Financial Highlights for the quarterly period ended 31 March 2021 (Q1 FY21) (as on 05 May 2021)

 (Source: Company result)

  • The ARR of the company increased by 14% on a YoY basis to a record figure of USD 243.6 million.
  • There is a consistent rise in services per secure cloud customer from 1.24 in Q1 FY20 to 1.31 in Q1 FY21. However, new customers have reduced from 5,264 in Q1 FY20 to 3,861 in Q1 FY21.
  • Cash flow from operations has risen by 142% on a YoY basis to USD 10.7 million in Q1 FY21.

One Year Share Price Chart

 (Analysis done by Kalkine Group)

Valuation Methodology: Price/Earnings Approach (Illustrative)

Conclusion

The Company has shown consistent growth in revenue and profitability over the last year with higher liquidity and a well-positioned balance sheet. The Company has outperformed its revenue expectations of USD 58.7-USD 59.8 million and posted revenue of USD 60 million during Q1 FY21, reflecting the strong performance and future opportunities for the company. The management focuses on customer acquisition and retention, expanding product portfolio, and prioritized channel investments which will be the key revenue drivers for the future. The Company plans to establish itself in a position to better exploit market trends in business resilience, compliance, and email security. The stock made a 52-week High and Low of USD 10.37 and USD 5.24, respectively.  

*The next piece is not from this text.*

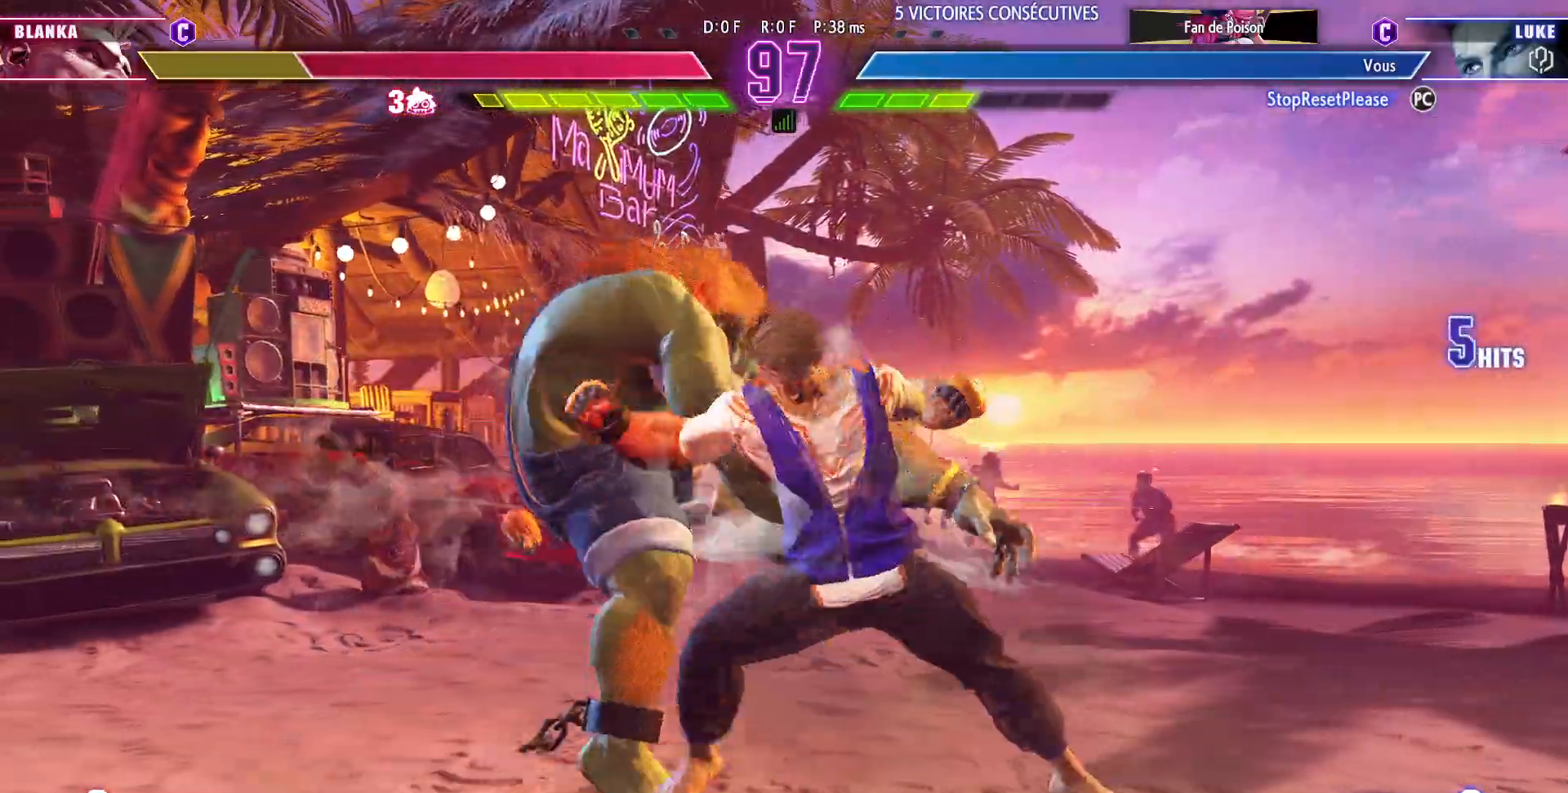
{"buttons": [], "left_stick": "down-right", "events": [[200, "left_stick", "down-right"], [367, "SQUARE", "down"], [467, "SQUARE", "up"]]}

On the technical chart, the next important support level is at USD 5.40.

Considering the impressive ARR growth and valuation done using above method, we have given a " SPECULATIVE BUY " stance on Zix Corporation at the closing market price of USD 7.05 (as of 30 June 2021), with a lower double-digit upside potential based 17.91x Price/ NTM Earnings per share (approx.) on FY21E Earnings Per Share (approx.).

 

*The reference data in this report has been partly sourced from REFINITIV.

*All forecasted figures and Peer information have been taken from REFINITIV.

*The dividend yield is subject to change as per the stock price movement.

*Depending upon the risk tolerance, investors may consider unwinding their positions in a respective stock once the estimated target price is reached or if the price closes below the support level (indicative stop-loss price).